A revision of the cap with time is only natural. Several decades from now, Rs. 1,500 crore may be worth much less than it is currently. Therefore, the government’s move to perpetually limit supplier liability to this nominal amount defies basic economic principles, and implies that victims will receive a lower compensation, in real terms, for future accidents.

Finally, the FAQs assert that the liability act, ipso facto, takes away the rights of victims to sue suppliers even under other laws. If this interpretation of the law is correct, then it implies that suppliers cannot be prosecuted even for criminal negligence.

Double standards

This provides a striking example of double standards. Under U.S. law, suppliers can be held legally responsible for accidents. Consequently, for decades, the U.S. refused to join any international convention that would require it to legally indemnify suppliers. When it engineered the Convention on Supplementary Compensation for Nuclear Damage, it inserted a “grandfather clause” to ensure that it would not have to alter its own law. In contrast, the Indian government seems willing to meekly surrender the rights of its citizens.

It is sometimes argued that India must make these concessions to “repay” the U.S. for its help in facilitating India’s access to international nuclear commerce. U.S. policymakers pushed for such access in a calculated attempt to induce India to support its geostrategic objectives and to ensure that U.S. companies would have access to the emerging Indian nuclear market. However, just because the Manmohan Singh government accepted this Faustian pact — and even cast an unconscionable vote against Iran at the International Atomic Energy Agency — does not mean that the country needs to repay this self-serving “favour” endlessly by bending its laws and spending billions of dollars on U.S. reactors.

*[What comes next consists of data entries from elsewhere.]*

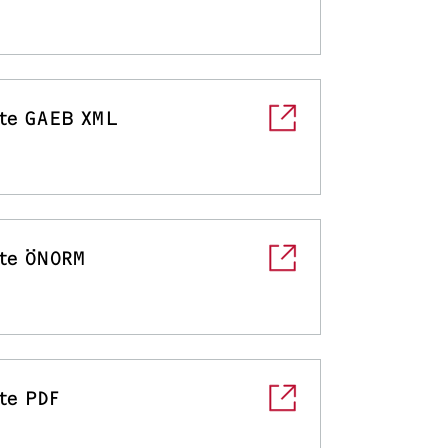
te GAEB XML
te ÖNORM
te PDF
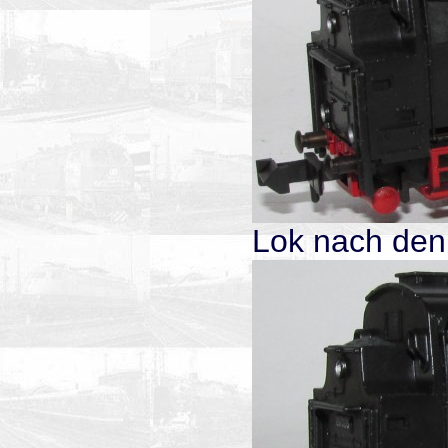
Lok nach den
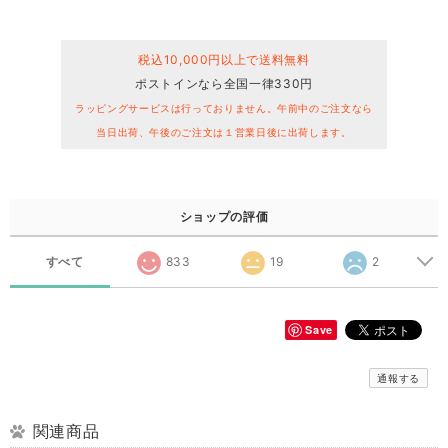
税込10,000円以上で送料無料
ポストインなら全国一律330円
ラッピングサービスは行っておりません。午前中のご注文なら
当日出荷、午後のご注文は１営業日後に出荷します。
ショップの評価
すべて
833
19
2
Save
通報する
関連商品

Although the question of liability is somewhat abstruse, it deserves greater public attention because it serves as a clear lens to understand the central conflict involved in India’s nuclear expansion: the desire of nuclear vendors to have profitability without accountability and the interests of ordinary people who could be potential victims. The government’s attempt to resolve this conflict in favour of the industry is a revealing indicator of its priorities.

(M.V. Ramana and Suvrat Raju are physicists with the Coalition for Nuclear Disarmament and Peace. Ramana is the author of The Power of Promise: Examining Nuclear Energy in India, 2012.)